[Stored data]
★ ★ ★ ★ ★ ★ ★

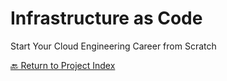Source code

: # Infrastructure as Code
Start Your Cloud Engineering Career from Scratch

[🔙 Return to Project Index](https://github.com/mikepfeiffer/cloud-career-playbook)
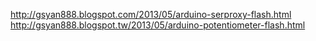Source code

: http://gsyan888.blogspot.com/2013/05/arduino-serproxy-flash.html
http://gsyan888.blogspot.tw/2013/05/arduino-potentiometer-flash.html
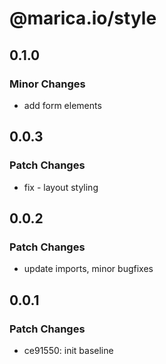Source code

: # @marica.io/style

## 0.1.0

### Minor Changes

- add form elements

## 0.0.3

### Patch Changes

- fix - layout styling

## 0.0.2

### Patch Changes

- update imports, minor bugfixes

## 0.0.1

### Patch Changes

- ce91550: init baseline
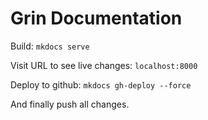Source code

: # Grin Documentation

Build:
`mkdocs serve`

Visit URL to see live changes:
`localhost:8000`

Deploy to github:
`mkdocs gh-deploy --force`

And finally push all changes.
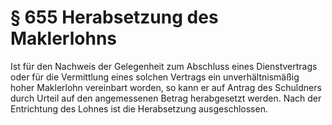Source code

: # § 655 Herabsetzung des Maklerlohns
Ist für den Nachweis der Gelegenheit zum Abschluss eines Dienstvertrags oder für die Vermittlung eines solchen Vertrags ein unverhältnismäßig hoher Maklerlohn vereinbart worden, so kann er auf Antrag des Schuldners durch Urteil auf den angemessenen Betrag herabgesetzt werden. Nach der Entrichtung des Lohnes ist die Herabsetzung ausgeschlossen.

★ ★ ★ ★ ★ ★ ★

→ WHAT IS EXPECTED
Reproduce every record verbatim, please. Omit the images.

→ SOLVED EXERCISE
Source code

: # Infrastructure as Code
Start Your Cloud Engineering Career from Scratch

[🔙 Return to Project Index](https://github.com/mikepfeiffer/cloud-career-playbook)
Source code

: http://gsyan888.blogspot.com/2013/05/arduino-serproxy-flash.html
http://gsyan888.blogspot.tw/2013/05/arduino-potentiometer-flash.html
Source code

: # @marica.io/style

## 0.1.0

### Minor Changes

- add form elements

## 0.0.3

### Patch Changes

- fix - layout styling

## 0.0.2

### Patch Changes

- update imports, minor bugfixes

## 0.0.1

### Patch Changes

- ce91550: init baseline
Source code

: # Grin Documentation

Build:
`mkdocs serve`

Visit URL to see live changes:
`localhost:8000`

Deploy to github:
`mkdocs gh-deploy --force`

And finally push all changes.
Source code

: # § 655 Herabsetzung des Maklerlohns
Ist für den Nachweis der Gelegenheit zum Abschluss eines Dienstvertrags oder für die Vermittlung eines solchen Vertrags ein unverhältnismäßig hoher Maklerlohn vereinbart worden, so kann er auf Antrag des Schuldners durch Urteil auf den angemessenen Betrag herabgesetzt werden. Nach der Entrichtung des Lohnes ist die Herabsetzung ausgeschlossen.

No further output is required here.